**The problem**
Across all the entries below, how many lines contain the string "untuk"? The number by itself is the answer.

[Data extracted from a collection]
- Opening Delimiter -

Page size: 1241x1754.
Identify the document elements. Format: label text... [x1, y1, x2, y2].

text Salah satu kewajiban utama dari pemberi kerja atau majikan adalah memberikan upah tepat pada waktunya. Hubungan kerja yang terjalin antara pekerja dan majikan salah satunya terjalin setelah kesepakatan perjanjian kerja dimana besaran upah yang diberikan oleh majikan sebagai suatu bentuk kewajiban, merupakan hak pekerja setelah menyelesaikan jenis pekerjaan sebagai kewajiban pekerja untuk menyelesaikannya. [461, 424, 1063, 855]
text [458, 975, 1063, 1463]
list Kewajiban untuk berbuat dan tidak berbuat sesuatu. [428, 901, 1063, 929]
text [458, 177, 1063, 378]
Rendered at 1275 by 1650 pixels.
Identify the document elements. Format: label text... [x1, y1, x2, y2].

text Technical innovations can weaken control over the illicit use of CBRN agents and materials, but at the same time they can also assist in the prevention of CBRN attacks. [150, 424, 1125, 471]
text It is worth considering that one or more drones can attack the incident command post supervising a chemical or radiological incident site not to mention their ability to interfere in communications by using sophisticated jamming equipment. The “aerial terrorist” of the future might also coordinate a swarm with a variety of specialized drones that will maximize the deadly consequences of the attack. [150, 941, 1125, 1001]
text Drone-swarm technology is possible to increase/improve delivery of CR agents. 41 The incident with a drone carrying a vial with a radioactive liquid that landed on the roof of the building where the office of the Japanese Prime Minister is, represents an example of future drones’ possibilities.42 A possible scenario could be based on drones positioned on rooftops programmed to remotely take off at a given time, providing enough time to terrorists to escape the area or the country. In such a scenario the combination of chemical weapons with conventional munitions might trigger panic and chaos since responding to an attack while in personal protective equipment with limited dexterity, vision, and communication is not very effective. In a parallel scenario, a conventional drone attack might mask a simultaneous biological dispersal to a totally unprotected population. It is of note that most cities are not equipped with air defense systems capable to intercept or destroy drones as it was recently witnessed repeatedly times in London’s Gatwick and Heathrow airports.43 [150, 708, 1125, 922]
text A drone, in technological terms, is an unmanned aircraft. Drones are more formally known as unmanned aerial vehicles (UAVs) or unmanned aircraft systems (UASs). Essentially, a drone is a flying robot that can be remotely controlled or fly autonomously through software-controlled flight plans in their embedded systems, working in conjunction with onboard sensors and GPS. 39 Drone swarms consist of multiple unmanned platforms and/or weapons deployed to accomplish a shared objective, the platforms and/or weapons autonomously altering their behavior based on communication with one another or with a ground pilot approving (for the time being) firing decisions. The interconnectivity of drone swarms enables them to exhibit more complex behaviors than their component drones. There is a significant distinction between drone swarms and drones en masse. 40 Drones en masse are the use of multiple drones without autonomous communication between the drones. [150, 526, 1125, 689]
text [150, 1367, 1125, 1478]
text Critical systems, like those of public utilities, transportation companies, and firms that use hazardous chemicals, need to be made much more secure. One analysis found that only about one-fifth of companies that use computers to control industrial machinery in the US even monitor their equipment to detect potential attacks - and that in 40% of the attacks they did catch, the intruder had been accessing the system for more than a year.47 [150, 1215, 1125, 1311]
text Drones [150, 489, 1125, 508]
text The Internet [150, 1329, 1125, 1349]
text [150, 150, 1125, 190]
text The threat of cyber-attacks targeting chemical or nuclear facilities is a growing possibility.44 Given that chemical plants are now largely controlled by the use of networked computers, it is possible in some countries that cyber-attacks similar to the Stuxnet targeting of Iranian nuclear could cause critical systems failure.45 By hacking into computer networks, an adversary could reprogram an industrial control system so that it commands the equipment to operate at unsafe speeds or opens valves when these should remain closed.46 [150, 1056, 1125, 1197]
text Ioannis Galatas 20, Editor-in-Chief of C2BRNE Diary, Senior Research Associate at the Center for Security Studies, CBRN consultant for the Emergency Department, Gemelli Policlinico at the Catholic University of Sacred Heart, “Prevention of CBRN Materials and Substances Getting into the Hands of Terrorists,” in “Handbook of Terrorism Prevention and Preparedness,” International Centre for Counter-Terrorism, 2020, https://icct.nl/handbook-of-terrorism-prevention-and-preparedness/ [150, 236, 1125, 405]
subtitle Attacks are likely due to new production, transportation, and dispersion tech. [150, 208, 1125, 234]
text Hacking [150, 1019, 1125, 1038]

- Closing Delimiter -

**Exercise solution**
2